UK terrestrial TV broadcast infrastructure provider Arqiva announced last week that it is seeking permission from regulator Ofcom to begin closed trials this year of 3DTV broadcasting, writes Richard Dean.
If granted, the trials will employ DVB-T2/MPEG-4 broadcasting and encoding technology, which is claimed to be up to 67% more efficient than the legacy DVB T1/MPEG-2 currently used for Freeview SD.
“We want to get ahead of the curve with 3D technology in case one or more of our customers want it,” said Steve Holebrook, MD at Arqiva Terrestrial Broadcast.
Arqiva’s Head of DVB-T2 Technology Development, Mike Brooks, revealed that the company is pursuing the ‘Service Compatible’ (SC) 3D mode adopted for Blu-ray discs, which supplements a normal 2D TV channel with a difference (‘delta’) signal from which two separate images can derived.
This contrasts with the ‘Frame and Infrastructure Compatible’ (FIC) system to be used for Sky 3DTV, in which both images are anamorphically squeezed vertically (or in the case of Sky) horizontally into one HD picture for broadcast. Again, the set-top box then extracts full frame images for each eye.
While stressing that FIC suits Sky’s business model, Brooks said that it calls for controlled access via the MHEG ‘red button’ or other dedicated channel as it is not 2D-compatible – which for a public service broadcaster would mean wasteful simulcasting.
Not only is SC inherently more bandwidth-efficient, as the delta signal only adds between 20% and 60% which in turn can be fed into a normal statistically multiplexed channel bundle, but requires no simulcasting as it is 2D-compatible. However this necessitates significant infrastuctural changes, plus more intense processing at the receiver end.

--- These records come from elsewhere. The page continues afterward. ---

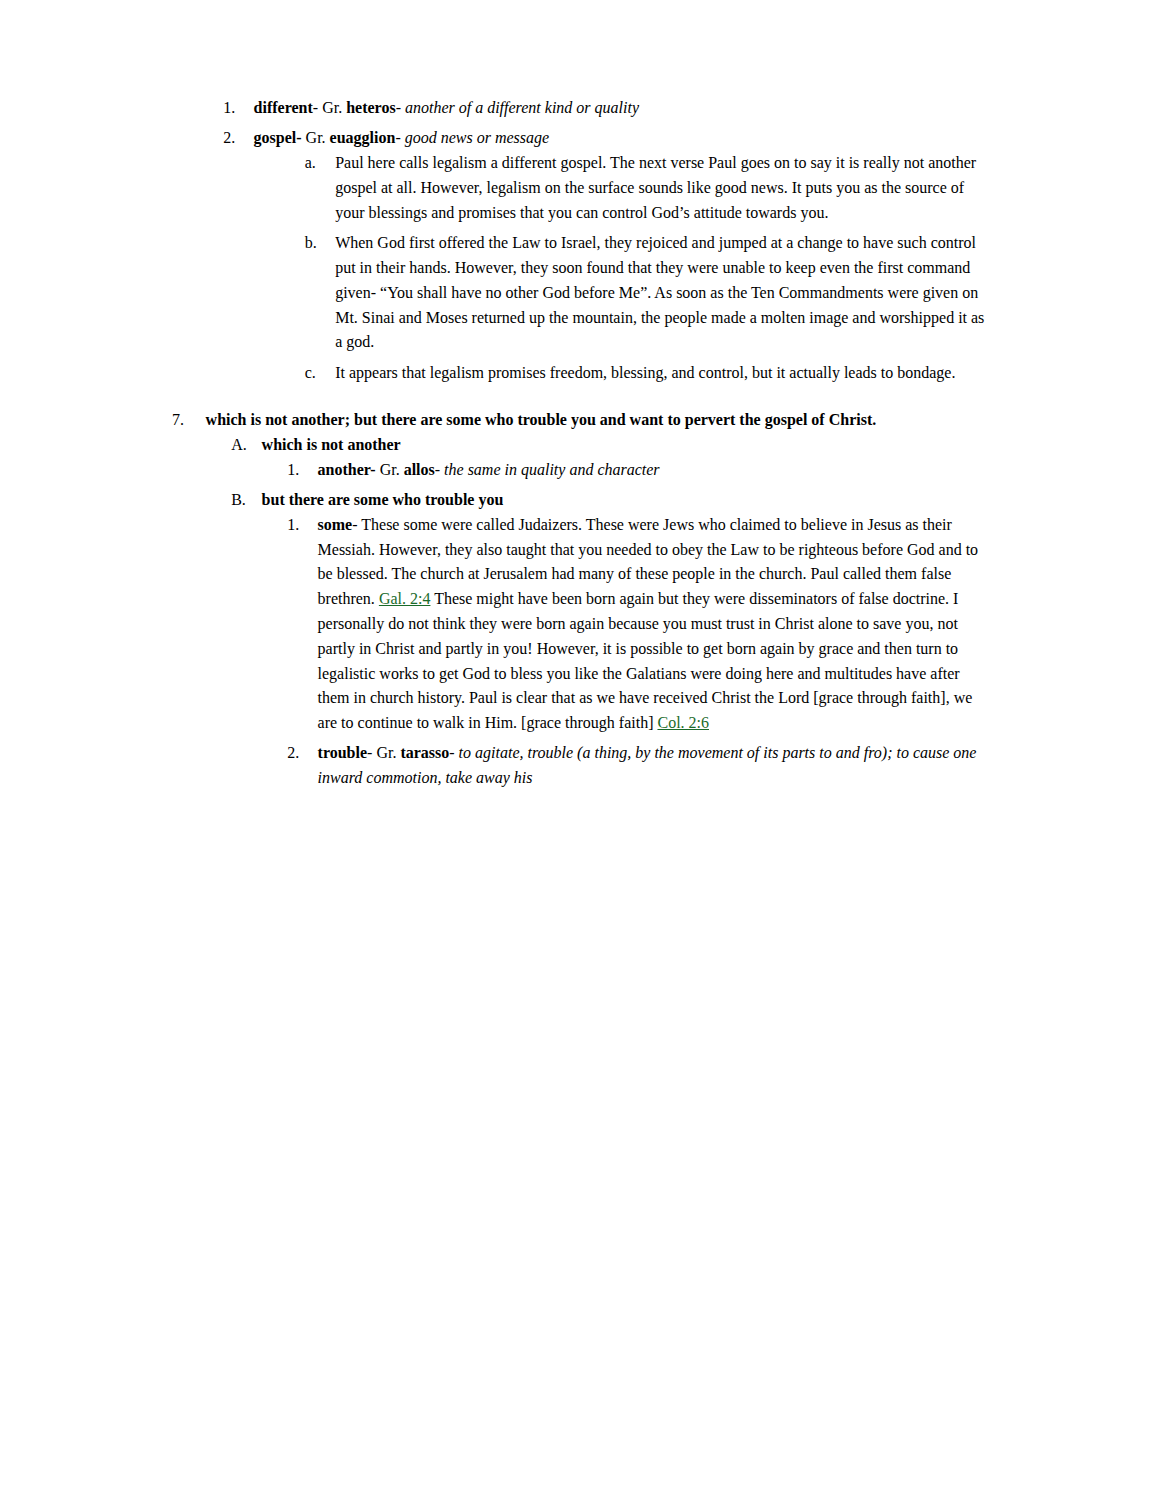1. different- Gr. heteros- another of a different kind or quality
2. gospel- Gr. euagglion- good news or message
a. Paul here calls legalism a different gospel. The next verse Paul goes on to say it is really not another gospel at all. However, legalism on the surface sounds like good news. It puts you as the source of your blessings and promises that you can control God’s attitude towards you.
b. When God first offered the Law to Israel, they rejoiced and jumped at a change to have such control put in their hands. However, they soon found that they were unable to keep even the first command given- “You shall have no other God before Me”. As soon as the Ten Commandments were given on Mt. Sinai and Moses returned up the mountain, the people made a molten image and worshipped it as a god.
c. It appears that legalism promises freedom, blessing, and control, but it actually leads to bondage.
7. which is not another; but there are some who trouble you and want to pervert the gospel of Christ.
A. which is not another
1. another- Gr. allos- the same in quality and character
B. but there are some who trouble you
1. some- These some were called Judaizers. These were Jews who claimed to believe in Jesus as their Messiah. However, they also taught that you needed to obey the Law to be righteous before God and to be blessed. The church at Jerusalem had many of these people in the church. Paul called them false brethren. Gal. 2:4 These might have been born again but they were disseminators of false doctrine. I personally do not think they were born again because you must trust in Christ alone to save you, not partly in Christ and partly in you! However, it is possible to get born again by grace and then turn to legalistic works to get God to bless you like the Galatians were doing here and multitudes have after them in church history. Paul is clear that as we have received Christ the Lord [grace through faith], we are to continue to walk in Him. [grace through faith] Col. 2:6
2. trouble- Gr. tarasso- to agitate, trouble (a thing, by the movement of its parts to and fro); to cause one inward commotion, take away his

Incidentally some of the leading 3D producers attending the recent 3D Masters conference believe that a separate, slower cut is needed for 3D – so challenging any suggestion that 2D/3D compatibility is desirable or even possible.
“Modern sets already contain up to five processor chips so we don’t see receiver decoding power as a problem,” said Brooks. “Also the technology used over the air can differ from that employed for connection to the set.” This invites the development of dual-mode STBs, capable of decoding both frame- and delta-based 3D broadcasting methods while delivering signals to the set through a standard protocol such as HDMI.
Earlier last week BBC Head of HD and 3D, Danielle Nagler, announced that the Corporation was hoping to capture portions of the London 2012 Olympics in 3D, notably the opening and closing ceremonies, but the BBC has yet to make any commitments on 3DTV broadcasting.